How should I take care of my child after surgery?
It is important to encourage your child to drink plenty of liquids. Keeping the throat moist decreases discomfort and prevents dehydration (a dangerous condition in which the body does not have enough water). There are no specific dietary restrictions after adenoidectomy. In other words, your child can eat whatever you would normally feed him or her.
In most cases, your child may return to his or her regular activities within 1 or 2 days after surgery. There is no need to restrict normal activity after your child feels back to normal. Vigorous exercise (such as swimming and running) should be avoided for 1 week after surgery.
What else do I need to know?
Upset stomach and vomiting are common during the first 24 to 48 hours after surgery. If vomiting continues for more than 1 or 2 days after surgery, call our office.

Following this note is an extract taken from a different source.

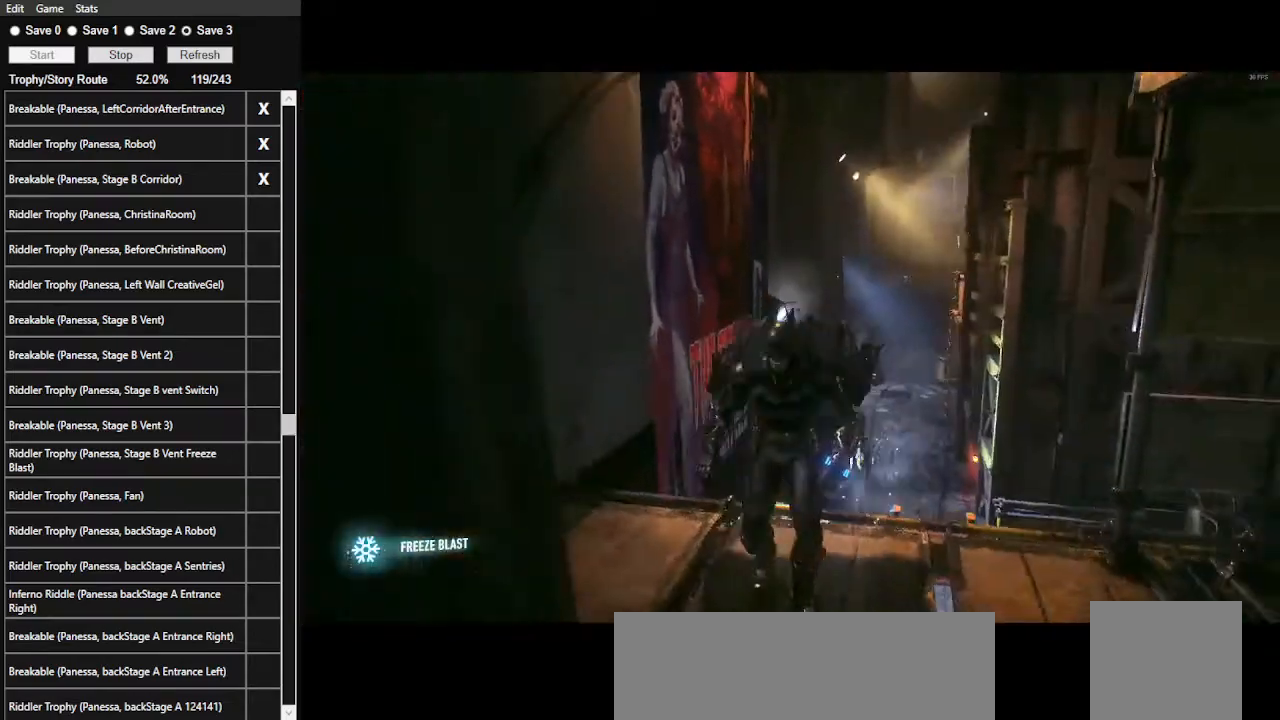
{"keys": ["w"], "mouse": [], "events": [[400, "ctrl_l", "up"]]}
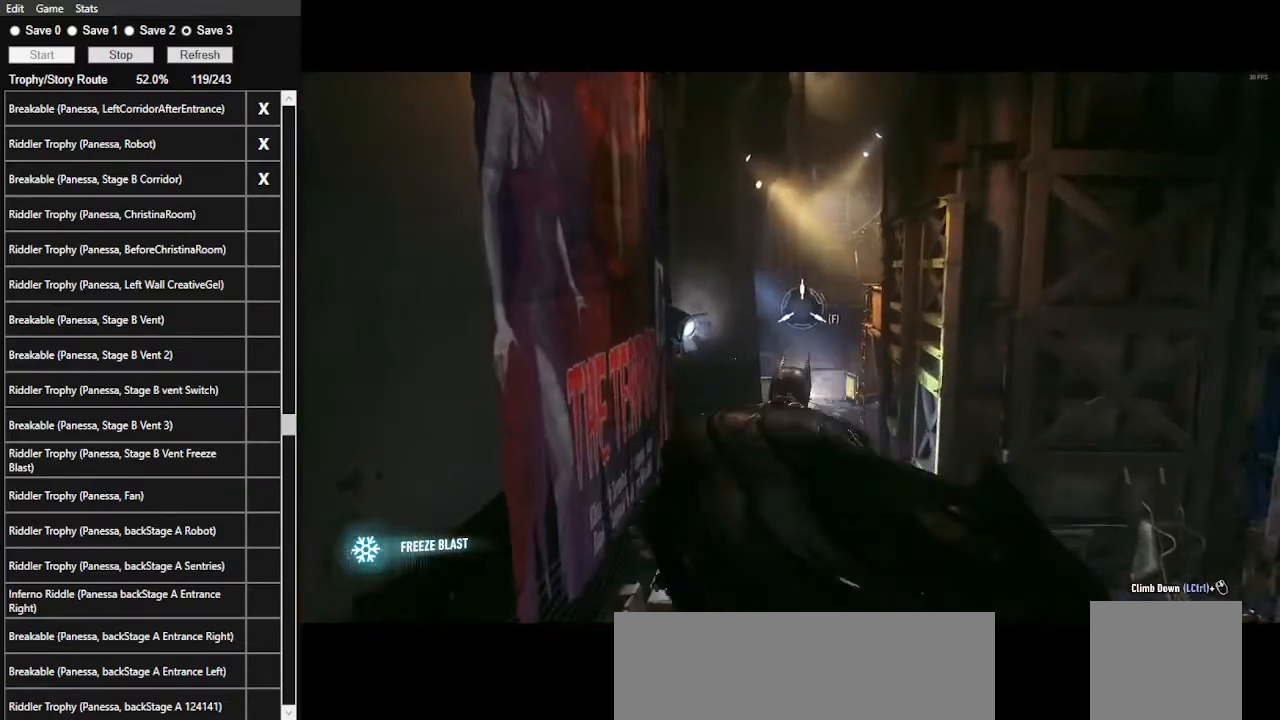
{"keys": [], "mouse": [], "events": [[34, "w", "up"], [67, "f", "down"], [200, "f", "up"]]}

Signs of dehydration include sunken eyes, dry and sticky lips, no urine for over 8 hours, and no tears. If your child has these signs you should call our office.
Streaks of blood seen if your child sneezes or blows the nose are common during the first few hours and should be no cause for alarm.
Severe bleeding is rare after adenoidectomy. If your child coughs up, throws up, or spits out bright red blood or blood clots you should bring him or her to the emergency room at Children’s Hospital immediately. Although rare, this type of bleeding can occur up to 2 weeks after surgery.